Krzysztof Grzybowski, radny PiS i wiceprzewodniczący komisji polityki przestrzennej RM przyznaje, że nie przypomina sobie sytuacji, w której urzędnicy przekazaliby radnym do opiniowania propozycję likwidacji ogródków działkowych. - Odczytuję więc politykę miasta tak, że działki mają w Poznaniu istnieć. Nawet w przypadku działek przy ulicy Ptasiej, które zlikwidowano, gdy budowano stadion, zapewniono działkowcom alternatywną lokalizację. Wymagają tego przepisy - zaznacza.
Grzybowski zwraca uwagę na zróżnicowanie statusu prawnego ROD-ów. - Różne ogródki działkowe działają na mocy różnych pozwoleń i uzgodnień. Zdarza się, że miasto ma pewne problemy z działkami. Wiele osób powiększa swoje altany budując na działkach domy. Część osób się tu melduje i mieszka tu na stałe, co jest nielegalne - tłumaczy.
Wiceprzewodniczący komisji polityki przestrzennej podkreśla, że to miasto prowadzi daną politykę, a radni mogą dane propozycje opiniować. - Jeśli kiedyś zdarzyłoby się, że miasto zaproponowałoby likwidację konkretnych ogródków działkowych, trzeba by to dokładnie przeanalizować biorąc pod uwagę wiele aspektów. W przypadku terenu komunalnego użytkowanego bezumownie miasto nie dostaje ani złotówki. Sam mieszkam na osiedlu domków jednorodzinnych, płacę podatek od nieruchomości i pojawia się pytanie dlaczego mam wraz z innymi mieszkańcami finansować istnienie działek, z których na dobrą sprawę miasto nic nie ma. Każdy przypadek jest jednak inny i trzeba je rozpatrywać indywidualnie - kończy.

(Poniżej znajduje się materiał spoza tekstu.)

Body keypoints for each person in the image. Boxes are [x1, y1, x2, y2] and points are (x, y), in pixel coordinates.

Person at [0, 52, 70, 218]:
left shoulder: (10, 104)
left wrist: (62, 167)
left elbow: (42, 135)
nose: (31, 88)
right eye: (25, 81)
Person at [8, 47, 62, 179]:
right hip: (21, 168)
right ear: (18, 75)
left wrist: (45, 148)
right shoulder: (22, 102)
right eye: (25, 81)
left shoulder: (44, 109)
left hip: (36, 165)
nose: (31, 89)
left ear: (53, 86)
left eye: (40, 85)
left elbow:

Decyzja na temat przyszłości działek przy ul. Klaudyny Potockiej zapadnie w przyszłym roku. -Będziemy się w tej sprawie konsultować m.in. z działkowcami - zapewnił kilka dni temu Łukasz Mikuła, radny PO i przewodniczący komisji polityki przestrzennej RM.
W Okręgu Poznańskim znajduje się 313 ogrodów działkowych o łącznej powierzchni ponad 2735 hektarów. To w sumie ponad 56 tysięcy działek użytkowanych przez tysiące mieszkańców.